Piring dan Kucing
Oleh: Sukma Rofiani
Berkali-kali tanganmu mengusap perut. Suara kemerucuk terdengar menggema di penjuru ruangan. Kakakmu yang duduk di sampingmu sampai menoleh. Kamu masih asyik dengan gawai. Tanganmu sudah cekatan beralih dan bekerjasama menyokong alat elektronik pintar itu. Kedua jempol menari gemulai.
"Sana! Makan! Kakak udah buat sop ayam kesukaanmu!"
Kamu hanya berdehem menanggapi kakakmu yang juga asyik dengan laptopnya.
"Bentar Kak, nanggung!" tambahmu.
"Terserah loh ya! Kakak nggak mau tahu kalau maagmu kambuh!"
"Tenang!" irit kamu menjawab peringatan kakakmu.

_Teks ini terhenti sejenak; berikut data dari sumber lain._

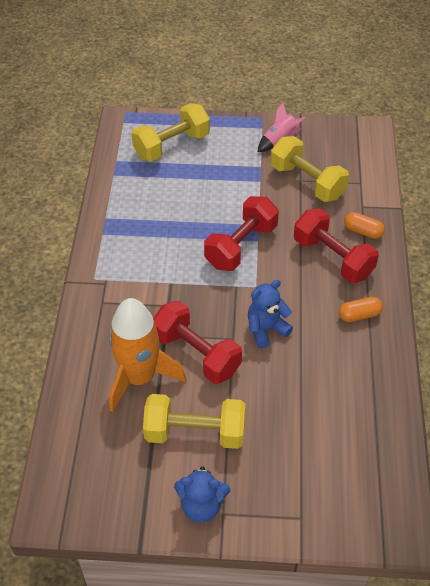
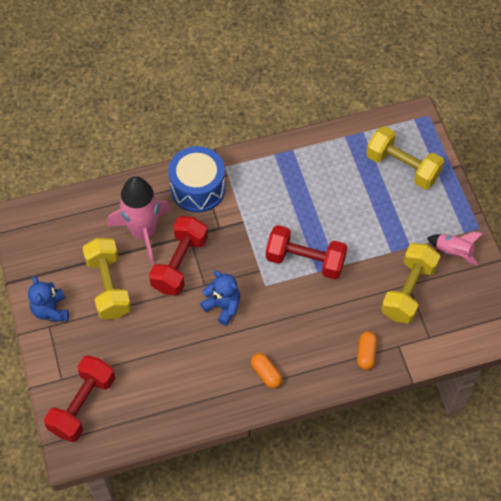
camera: 70 degrees right, 10 degrees up
orange rocket [109,298,186,412] -> pink rocket [108,176,172,265]
red dumbbell [294,208,379,283] -> red dumbbell moved to [44,355,115,442]
none -> blue drum [168,146,225,213]

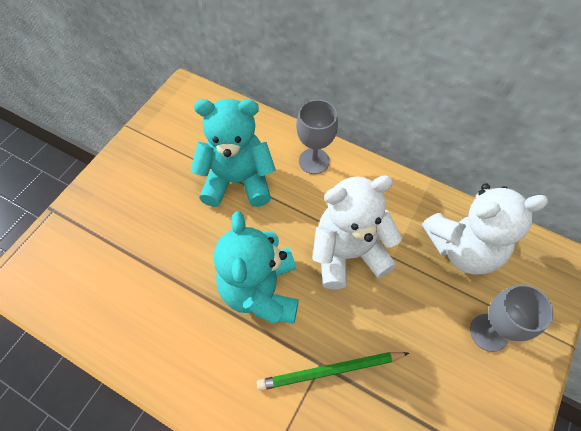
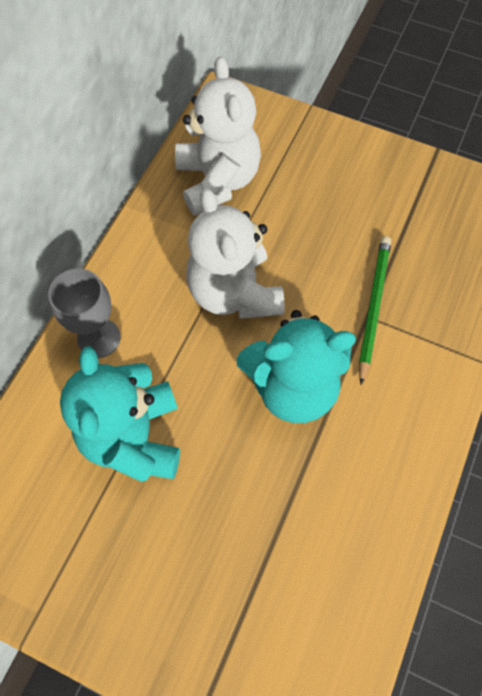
camera: 95 degrees left, 5 degrees up
green pencil [257,352,409,391] -> green pencil turned 150 degrees counterclockwise [359,236,391,385]
grey goblet [470,284,554,352] -> none

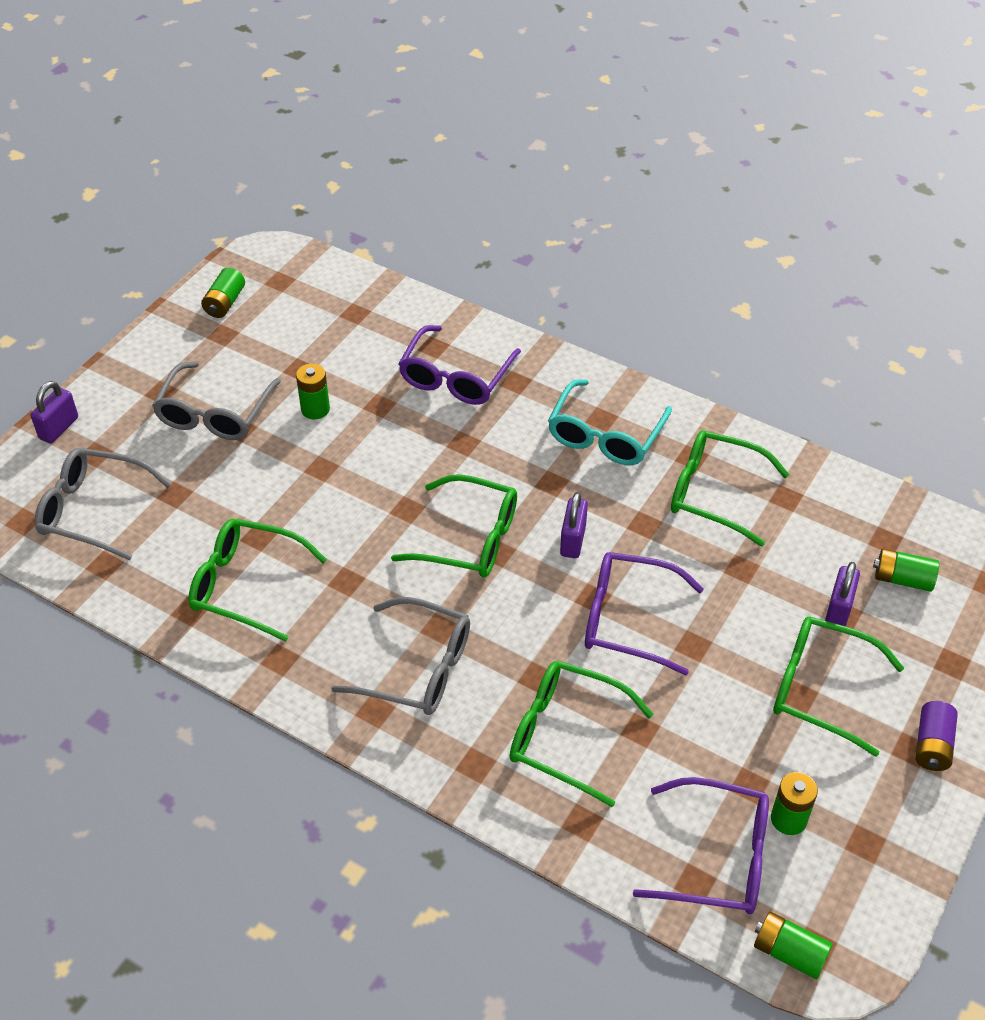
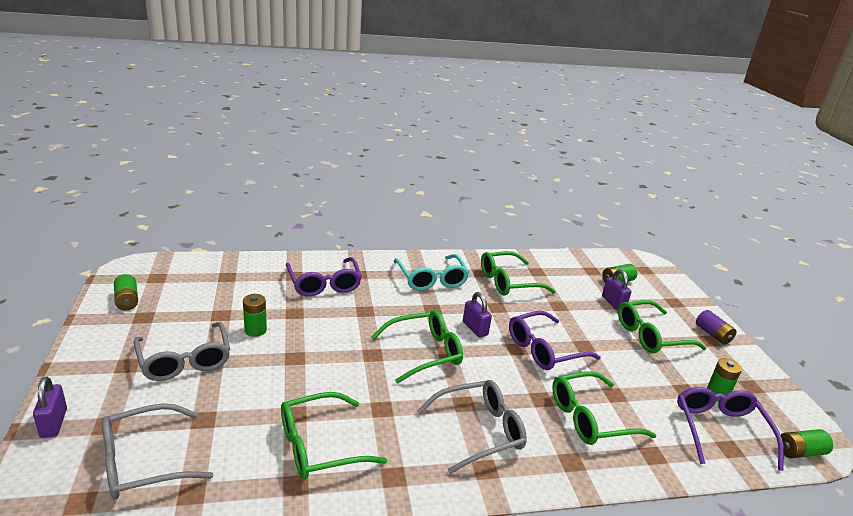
camera: 45 degrees left, 20 degrees down
purple glasses [633,777,769,914] -> purple glasses turned 60 degrees counterclockwise [677,387,784,471]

"Aku doakan kalah tuh game!"
Selesai kakakmu berdoa, kamu menggerutu karena kalah. Kamu berdiri dari kenyamanan dudukmu dan menowel kakakmu.
"Doa itu yang baik dong!"
Kamu melangkah menuju dapur, lalu mendekati rak piring. Kamu mengambil satu piring. Kamu mengendus piring di dekat hidung. Kamu putar sampai penuh satu keliling. Dahimu mengernyit. Piring kamu letakkan di cucian. Bak cucian yang berdampingan dengan rak tersebut. Kamu ambil lagi piring lain. Kamu melakukan hal yang sama.
"Ini piring kok bau semua sih, Kak!"
Suaramu meninggi. Kesal. Raut mukamu frustasi.
"Mulai saat ini, aku simpan piringku sendiri!"
Tidak lama, kakakmu berada bersamamu, duduk di kursi melihat tingkahmu. Kamu memandang kakakmu sekilas. Cemberut. Protes. Wajah kakakmu tidak berubah. Biasa. Kamu mulai sibuk dengan piring-piring lagi.
Kamu meletakkan piring ketiga yang kamu pilih ke rak kembali. Kamu mencuci dua piring yang kamu baui dengan tetesan sabun cair pencuci piring. Tidak tanggung-tanggung, kamu meneteskannya sebanyak sepuluh kali setiap piringnya. Berlebihan? Tidak bagimu. Ini akan menenangkan dirimu. Meyakinkan bahwa piring yang akan kamu pakai bebas kuman dan kinclong. Kesat.
Seperti iklan di televisi, kamu juga mengecek keberhasilan membersihkan piring dengan mengukir huruf v. Jari syahadatmu tergelincir, kamu mulai lagi menggosoknya. Kamu dengan perlahan menekan spon pembersih piring pada badan piring. Setelahnya, piring kamu biarkan di bawah pancuran. Setiap jengkal piring kamu usap lagi dengan telapak tangan. Sampai benar-benar berdecit.
Lama? Bukan! Itu bagian ritual yang kamu sukai. Setiap inci dari piring bisa kamu rasakan. Kamu dan piring bisa menyatu dan saling mendarah daging. Nikmat katamu. Lapar akan membayang sehingga saat makan rasanya benar-benar enak. Apapun masakannya. Piring yang kamu timang-timang tadi seolah tangan yang menengadahkan makanan kepadamu. Kamu menjelaskan demikian berkali-kali.
"Piring bersih dapat meningkatkan nafsu makan."
"Jelas! Sejak kapan kamu baru tahu?" tanya kakakmu.
"Sejak kucing Kakak hilang."
"Ming? Jangan-jangan itu ulahmu! Ngaku!"
Kakakmu berdiri mendekatimu. Wajahmu terlihat kaku. Retinamu berubah-ubah ukuran. Piring bersih kamu tinggalkan. Kakimu menjauh dari badan kakakmu. Sedangkan tanganmu membuat jarak.
"Tunggu Kak! Jangan marah dulu dong!"
"Ming masih ada kok. Nggak kabur kok!" lanjutmu terduduk di kursi makan.
Kakakmu berhenti menghadang. Kamu mengatur napas.
"Ming kabur ke rumah Mbah! Dia punya anak dengan kucing tetangga. Nggak mau pulang. Ming 'kan setia Kak."